Study material >>
=====

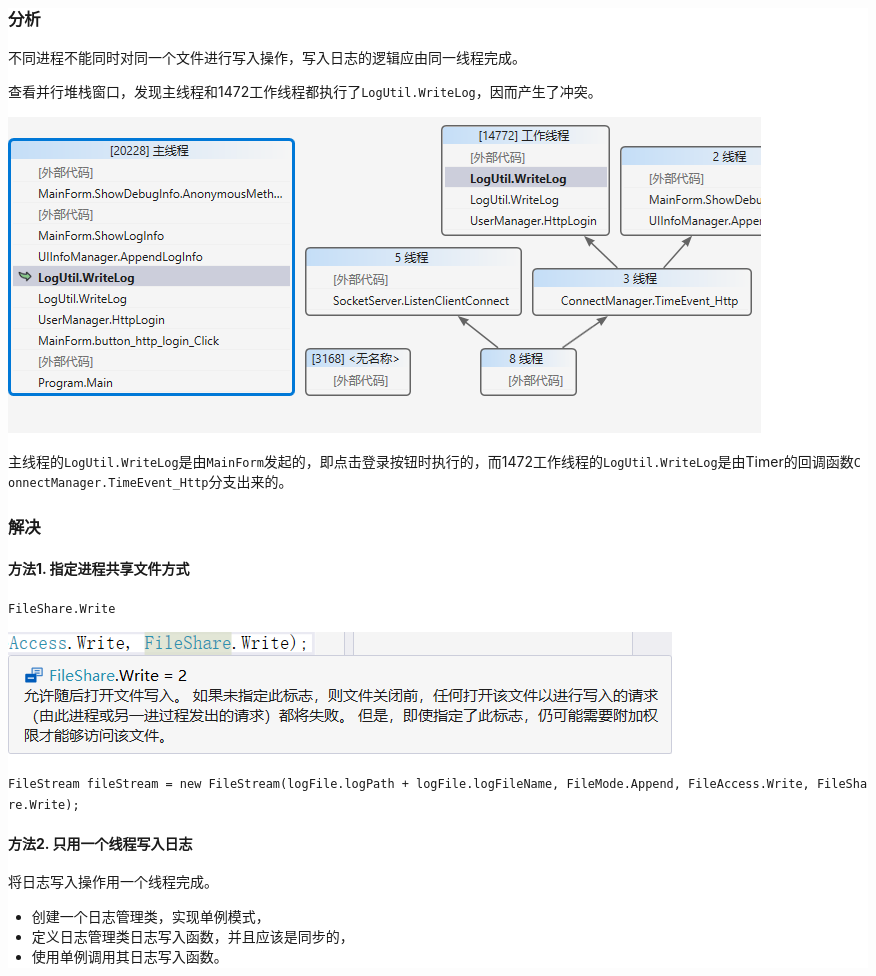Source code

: ### 分析

不同进程不能同时对同一个文件进行写入操作，写入日志的逻辑应由同一线程完成。

查看并行堆栈窗口，发现主线程和1472工作线程都执行了`LogUtil.WriteLog`，因而产生了冲突。

![](imgs/上位机扫码上传软件开发笔记.md/2022-07-27-16-45-17.png)

主线程的`LogUtil.WriteLog`是由`MainForm`发起的，即点击登录按钮时执行的，而1472工作线程的`LogUtil.WriteLog`是由Timer的回调函数`ConnectManager.TimeEvent_Http`分支出来的。

### 解决

#### 方法1. 指定进程共享文件方式

`FileShare.Write` 

![](imgs/上位机扫码上传软件开发笔记.md/2022-07-27-20-16-29.png)


```CSharp
FileStream fileStream = new FileStream(logFile.logPath + logFile.logFileName, FileMode.Append, FileAccess.Write, FileShare.Write);
```

#### 方法2. 只用一个线程写入日志

将日志写入操作用一个线程完成。

- 创建一个日志管理类，实现单例模式，
- 定义日志管理类日志写入函数，并且应该是同步的，
- 使用单例调用其日志写入函数。
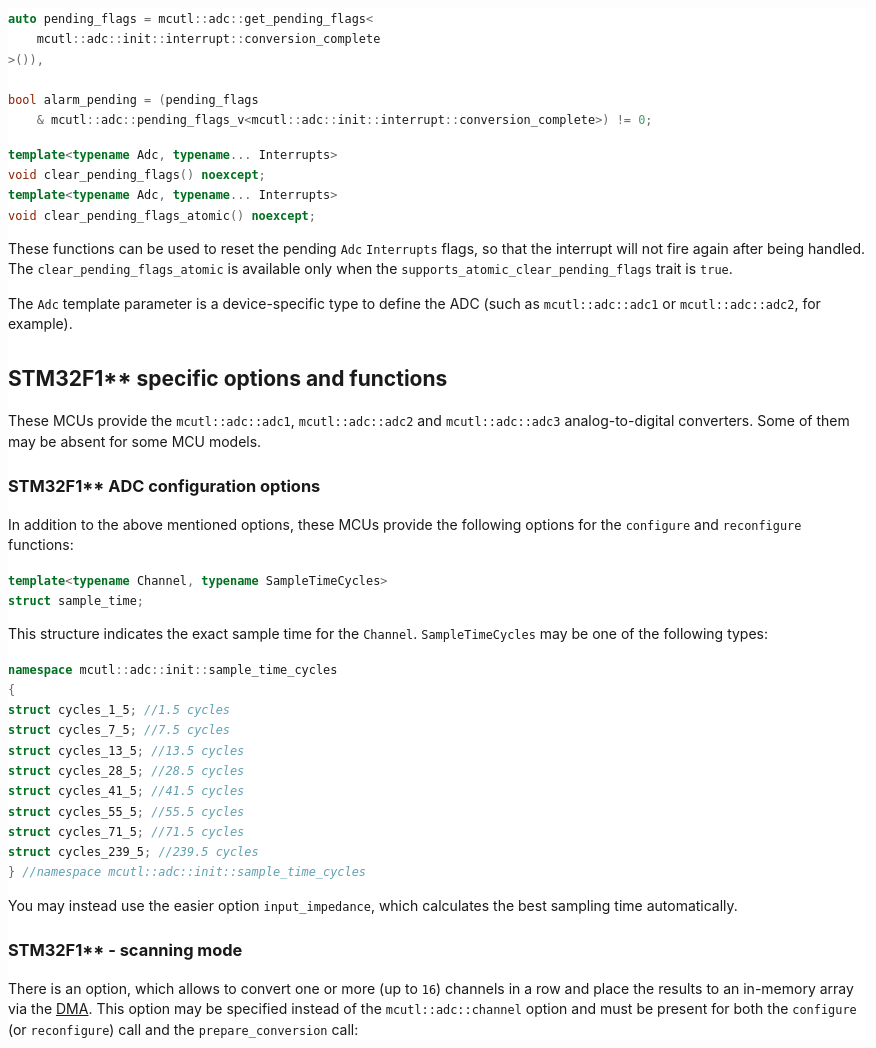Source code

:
 ```cpp
auto pending_flags = mcutl::adc::get_pending_flags<
	mcutl::adc::init::interrupt::conversion_complete
>()),

bool alarm_pending = (pending_flags
	& mcutl::adc::pending_flags_v<mcutl::adc::init::interrupt::conversion_complete>) != 0;
```

```cpp
template<typename Adc, typename... Interrupts>
void clear_pending_flags() noexcept;
template<typename Adc, typename... Interrupts>
void clear_pending_flags_atomic() noexcept;
```
These functions can be used to reset the pending `Adc` `Interrupts` flags, so that the interrupt will not fire again after being handled. The `clear_pending_flags_atomic` is available only when the `supports_atomic_clear_pending_flags` trait is `true`.

The `Adc` template parameter is a device-specific type to define the ADC (such as `mcutl::adc::adc1` or `mcutl::adc::adc2`, for example).

## STM32F1** specific options and functions
These MCUs provide the `mcutl::adc::adc1`, `mcutl::adc::adc2` and `mcutl::adc::adc3` analog-to-digital converters. Some of them may be absent for some MCU models.

### STM32F1** ADC configuration options
In addition to the above mentioned options, these MCUs provide the following options for the `configure` and `reconfigure` functions:

```cpp
template<typename Channel, typename SampleTimeCycles>
struct sample_time;
```
This structure indicates the exact sample time for the `Channel`. `SampleTimeCycles` may be one of the following types:
```cpp
namespace mcutl::adc::init::sample_time_cycles
{
struct cycles_1_5; //1.5 cycles
struct cycles_7_5; //7.5 cycles
struct cycles_13_5; //13.5 cycles
struct cycles_28_5; //28.5 cycles
struct cycles_41_5; //41.5 cycles
struct cycles_55_5; //55.5 cycles
struct cycles_71_5; //71.5 cycles
struct cycles_239_5; //239.5 cycles
} //namespace mcutl::adc::init::sample_time_cycles
```
You may instead use the easier option `input_impedance`, which calculates the best sampling time automatically.

### STM32F1** - scanning mode
There is an option, which allows to convert one or more (up to `16`) channels in a row and place the results to an in-memory array via the [DMA](dma.md). This option may be specified instead of the `mcutl::adc::channel` option and must be present for both the `configure` (or `reconfigure`) call and the `prepare_conversion` call:
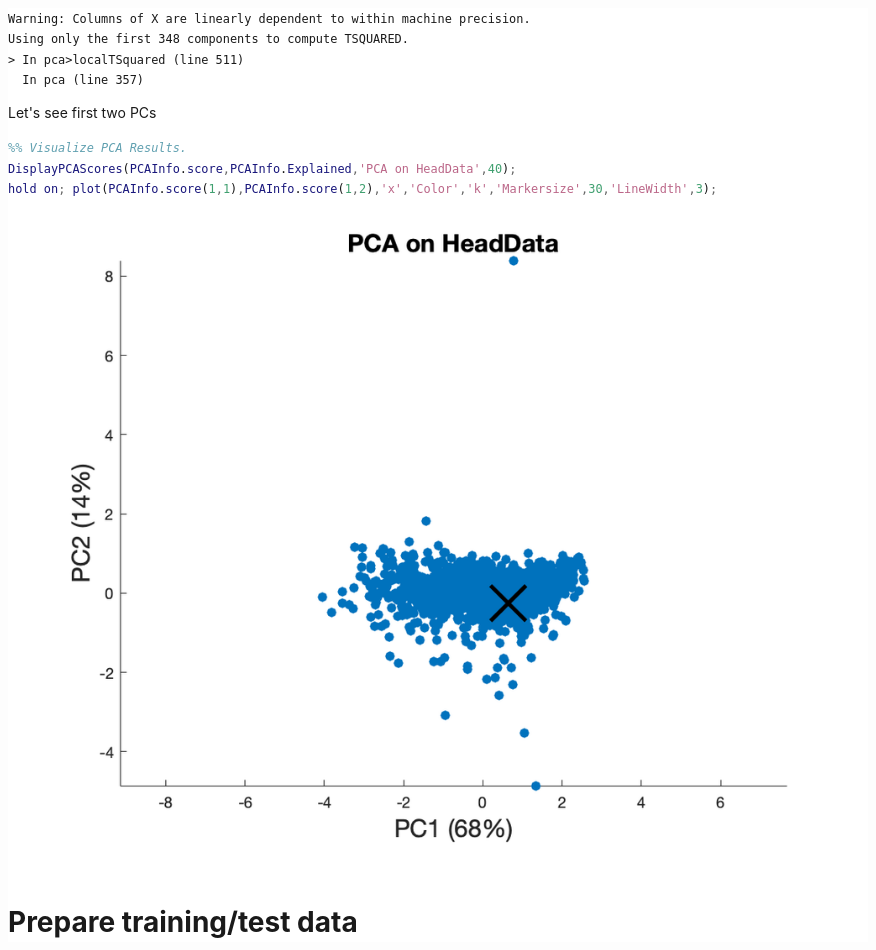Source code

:     Warning: Columns of X are linearly dependent to within machine precision.
    Using only the first 348 components to compute TSQUARED.
    > In pca>localTSquared (line 511)
      In pca (line 357)


Let's see first two PCs


```matlab
%% Visualize PCA Results.
DisplayPCAScores(PCAInfo.score,PCAInfo.Explained,'PCA on HeadData',40);
hold on; plot(PCAInfo.score(1,1),PCAInfo.score(1,2),'x','Color','k','Markersize',30,'LineWidth',3);
```


![png](README_files/README_9_0.png)


# Prepare training/test data
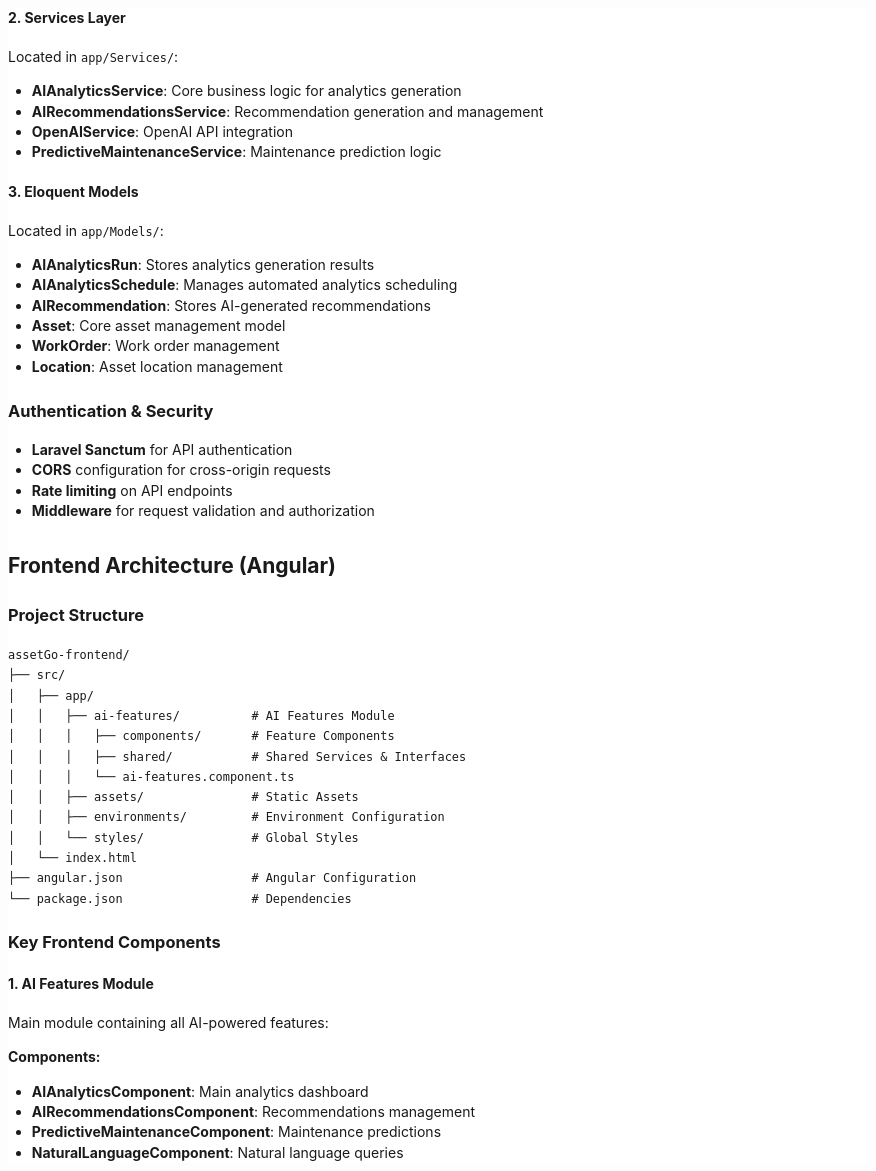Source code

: #### 2. Services Layer
Located in `app/Services/`:
- **AIAnalyticsService**: Core business logic for analytics generation
- **AIRecommendationsService**: Recommendation generation and management
- **OpenAIService**: OpenAI API integration
- **PredictiveMaintenanceService**: Maintenance prediction logic

#### 3. Eloquent Models
Located in `app/Models/`:
- **AIAnalyticsRun**: Stores analytics generation results
- **AIAnalyticsSchedule**: Manages automated analytics scheduling
- **AIRecommendation**: Stores AI-generated recommendations
- **Asset**: Core asset management model
- **WorkOrder**: Work order management
- **Location**: Asset location management

### Authentication & Security
- **Laravel Sanctum** for API authentication
- **CORS** configuration for cross-origin requests
- **Rate limiting** on API endpoints
- **Middleware** for request validation and authorization

## Frontend Architecture (Angular)

### Project Structure
```
assetGo-frontend/
├── src/
│   ├── app/
│   │   ├── ai-features/          # AI Features Module
│   │   │   ├── components/       # Feature Components
│   │   │   ├── shared/           # Shared Services & Interfaces
│   │   │   └── ai-features.component.ts
│   │   ├── assets/               # Static Assets
│   │   ├── environments/         # Environment Configuration
│   │   └── styles/               # Global Styles
│   └── index.html
├── angular.json                  # Angular Configuration
└── package.json                  # Dependencies
```

### Key Frontend Components

#### 1. AI Features Module
Main module containing all AI-powered features:

**Components:**
- **AIAnalyticsComponent**: Main analytics dashboard
- **AIRecommendationsComponent**: Recommendations management
- **PredictiveMaintenanceComponent**: Maintenance predictions
- **NaturalLanguageComponent**: Natural language queries
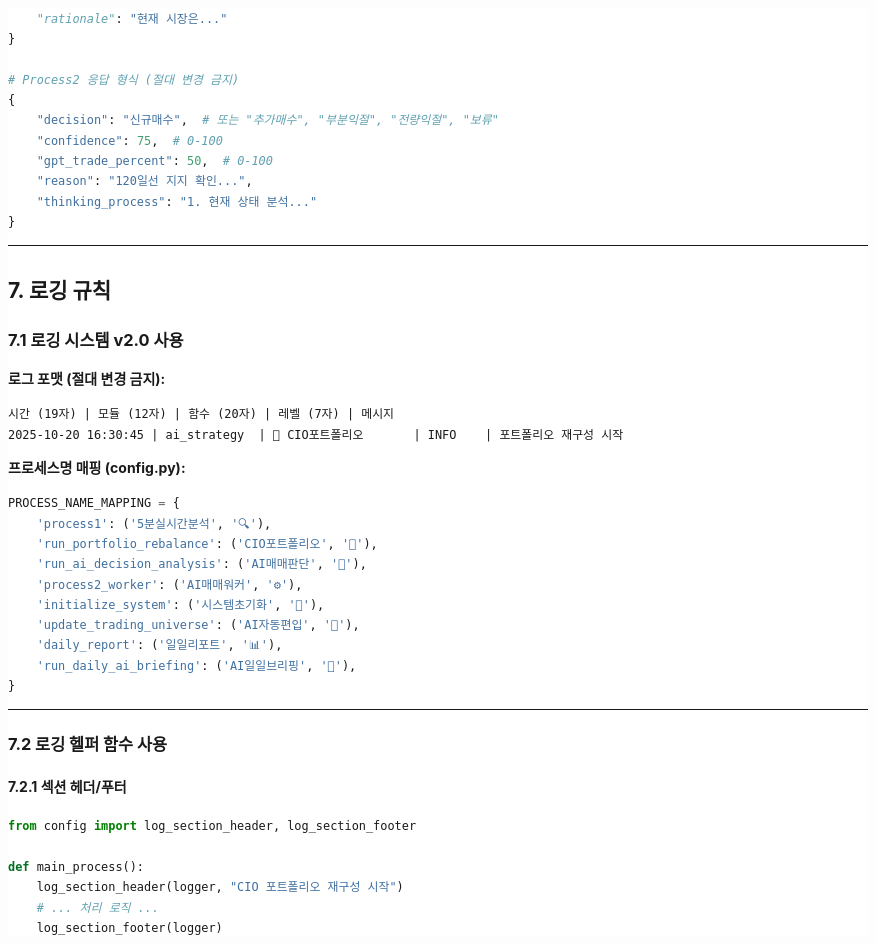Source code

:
 ```python
    "rationale": "현재 시장은..."
}

# Process2 응답 형식 (절대 변경 금지)
{
    "decision": "신규매수",  # 또는 "추가매수", "부분익절", "전량익절", "보류"
    "confidence": 75,  # 0-100
    "gpt_trade_percent": 50,  # 0-100
    "reason": "120일선 지지 확인...",
    "thinking_process": "1. 현재 상태 분석..."
}
```

---

## 7. 로깅 규칙

### 7.1 로깅 시스템 v2.0 사용

**로그 포맷 (절대 변경 금지):**
```
시간 (19자) | 모듈 (12자) | 함수 (20자) | 레벨 (7자) | 메시지
2025-10-20 16:30:45 | ai_strategy  | 🧠 CIO포트폴리오       | INFO    | 포트폴리오 재구성 시작
```

**프로세스명 매핑 (config.py):**
```python
PROCESS_NAME_MAPPING = {
    'process1': ('5분실시간분석', '🔍'),
    'run_portfolio_rebalance': ('CIO포트폴리오', '🧠'),
    'run_ai_decision_analysis': ('AI매매판단', '🤖'),
    'process2_worker': ('AI매매워커', '⚙️'),
    'initialize_system': ('시스템초기화', '🚀'),
    'update_trading_universe': ('AI자동편입', '🌌'),
    'daily_report': ('일일리포트', '📊'),
    'run_daily_ai_briefing': ('AI일일브리핑', '📝'),
}
```

---

### 7.2 로깅 헬퍼 함수 사용

#### 7.2.1 섹션 헤더/푸터
```python
from config import log_section_header, log_section_footer

def main_process():
    log_section_header(logger, "CIO 포트폴리오 재구성 시작")
    # ... 처리 로직 ...
    log_section_footer(logger)
```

=====

Print the material above once more, exactly. No pictures belong in it.

Source code

: ### 分析

不同进程不能同时对同一个文件进行写入操作，写入日志的逻辑应由同一线程完成。

查看并行堆栈窗口，发现主线程和1472工作线程都执行了`LogUtil.WriteLog`，因而产生了冲突。

![](imgs/上位机扫码上传软件开发笔记.md/2022-07-27-16-45-17.png)

主线程的`LogUtil.WriteLog`是由`MainForm`发起的，即点击登录按钮时执行的，而1472工作线程的`LogUtil.WriteLog`是由Timer的回调函数`ConnectManager.TimeEvent_Http`分支出来的。

### 解决

#### 方法1. 指定进程共享文件方式

`FileShare.Write` 

![](imgs/上位机扫码上传软件开发笔记.md/2022-07-27-20-16-29.png)


```CSharp
FileStream fileStream = new FileStream(logFile.logPath + logFile.logFileName, FileMode.Append, FileAccess.Write, FileShare.Write);
```

#### 方法2. 只用一个线程写入日志

将日志写入操作用一个线程完成。

- 创建一个日志管理类，实现单例模式，
- 定义日志管理类日志写入函数，并且应该是同步的，
- 使用单例调用其日志写入函数。
Source code

:
 ```cpp
auto pending_flags = mcutl::adc::get_pending_flags<
	mcutl::adc::init::interrupt::conversion_complete
>()),

bool alarm_pending = (pending_flags
	& mcutl::adc::pending_flags_v<mcutl::adc::init::interrupt::conversion_complete>) != 0;
```

```cpp
template<typename Adc, typename... Interrupts>
void clear_pending_flags() noexcept;
template<typename Adc, typename... Interrupts>
void clear_pending_flags_atomic() noexcept;
```
These functions can be used to reset the pending `Adc` `Interrupts` flags, so that the interrupt will not fire again after being handled. The `clear_pending_flags_atomic` is available only when the `supports_atomic_clear_pending_flags` trait is `true`.

The `Adc` template parameter is a device-specific type to define the ADC (such as `mcutl::adc::adc1` or `mcutl::adc::adc2`, for example).

## STM32F1** specific options and functions
These MCUs provide the `mcutl::adc::adc1`, `mcutl::adc::adc2` and `mcutl::adc::adc3` analog-to-digital converters. Some of them may be absent for some MCU models.

### STM32F1** ADC configuration options
In addition to the above mentioned options, these MCUs provide the following options for the `configure` and `reconfigure` functions:

```cpp
template<typename Channel, typename SampleTimeCycles>
struct sample_time;
```
This structure indicates the exact sample time for the `Channel`. `SampleTimeCycles` may be one of the following types:
```cpp
namespace mcutl::adc::init::sample_time_cycles
{
struct cycles_1_5; //1.5 cycles
struct cycles_7_5; //7.5 cycles
struct cycles_13_5; //13.5 cycles
struct cycles_28_5; //28.5 cycles
struct cycles_41_5; //41.5 cycles
struct cycles_55_5; //55.5 cycles
struct cycles_71_5; //71.5 cycles
struct cycles_239_5; //239.5 cycles
} //namespace mcutl::adc::init::sample_time_cycles
```
You may instead use the easier option `input_impedance`, which calculates the best sampling time automatically.

### STM32F1** - scanning mode
There is an option, which allows to convert one or more (up to `16`) channels in a row and place the results to an in-memory array via the [DMA](dma.md). This option may be specified instead of the `mcutl::adc::channel` option and must be present for both the `configure` (or `reconfigure`) call and the `prepare_conversion` call:
Source code

:     Warning: Columns of X are linearly dependent to within machine precision.
    Using only the first 348 components to compute TSQUARED.
    > In pca>localTSquared (line 511)
      In pca (line 357)


Let's see first two PCs


```matlab
%% Visualize PCA Results.
DisplayPCAScores(PCAInfo.score,PCAInfo.Explained,'PCA on HeadData',40);
hold on; plot(PCAInfo.score(1,1),PCAInfo.score(1,2),'x','Color','k','Markersize',30,'LineWidth',3);
```


![png](README_files/README_9_0.png)


# Prepare training/test data
Source code

: #### 2. Services Layer
Located in `app/Services/`:
- **AIAnalyticsService**: Core business logic for analytics generation
- **AIRecommendationsService**: Recommendation generation and management
- **OpenAIService**: OpenAI API integration
- **PredictiveMaintenanceService**: Maintenance prediction logic

#### 3. Eloquent Models
Located in `app/Models/`:
- **AIAnalyticsRun**: Stores analytics generation results
- **AIAnalyticsSchedule**: Manages automated analytics scheduling
- **AIRecommendation**: Stores AI-generated recommendations
- **Asset**: Core asset management model
- **WorkOrder**: Work order management
- **Location**: Asset location management

### Authentication & Security
- **Laravel Sanctum** for API authentication
- **CORS** configuration for cross-origin requests
- **Rate limiting** on API endpoints
- **Middleware** for request validation and authorization

## Frontend Architecture (Angular)

### Project Structure
```
assetGo-frontend/
├── src/
│   ├── app/
│   │   ├── ai-features/          # AI Features Module
│   │   │   ├── components/       # Feature Components
│   │   │   ├── shared/           # Shared Services & Interfaces
│   │   │   └── ai-features.component.ts
│   │   ├── assets/               # Static Assets
│   │   ├── environments/         # Environment Configuration
│   │   └── styles/               # Global Styles
│   └── index.html
├── angular.json                  # Angular Configuration
└── package.json                  # Dependencies
```

### Key Frontend Components

#### 1. AI Features Module
Main module containing all AI-powered features:

**Components:**
- **AIAnalyticsComponent**: Main analytics dashboard
- **AIRecommendationsComponent**: Recommendations management
- **PredictiveMaintenanceComponent**: Maintenance predictions
- **NaturalLanguageComponent**: Natural language queries
Source code

:
 ```python
    "rationale": "현재 시장은..."
}

# Process2 응답 형식 (절대 변경 금지)
{
    "decision": "신규매수",  # 또는 "추가매수", "부분익절", "전량익절", "보류"
    "confidence": 75,  # 0-100
    "gpt_trade_percent": 50,  # 0-100
    "reason": "120일선 지지 확인...",
    "thinking_process": "1. 현재 상태 분석..."
}
```

---

## 7. 로깅 규칙

### 7.1 로깅 시스템 v2.0 사용

**로그 포맷 (절대 변경 금지):**
```
시간 (19자) | 모듈 (12자) | 함수 (20자) | 레벨 (7자) | 메시지
2025-10-20 16:30:45 | ai_strategy  | 🧠 CIO포트폴리오       | INFO    | 포트폴리오 재구성 시작
```

**프로세스명 매핑 (config.py):**
```python
PROCESS_NAME_MAPPING = {
    'process1': ('5분실시간분석', '🔍'),
    'run_portfolio_rebalance': ('CIO포트폴리오', '🧠'),
    'run_ai_decision_analysis': ('AI매매판단', '🤖'),
    'process2_worker': ('AI매매워커', '⚙️'),
    'initialize_system': ('시스템초기화', '🚀'),
    'update_trading_universe': ('AI자동편입', '🌌'),
    'daily_report': ('일일리포트', '📊'),
    'run_daily_ai_briefing': ('AI일일브리핑', '📝'),
}
```

---

### 7.2 로깅 헬퍼 함수 사용

#### 7.2.1 섹션 헤더/푸터
```python
from config import log_section_header, log_section_footer

def main_process():
    log_section_header(logger, "CIO 포트폴리오 재구성 시작")
    # ... 처리 로직 ...
    log_section_footer(logger)
```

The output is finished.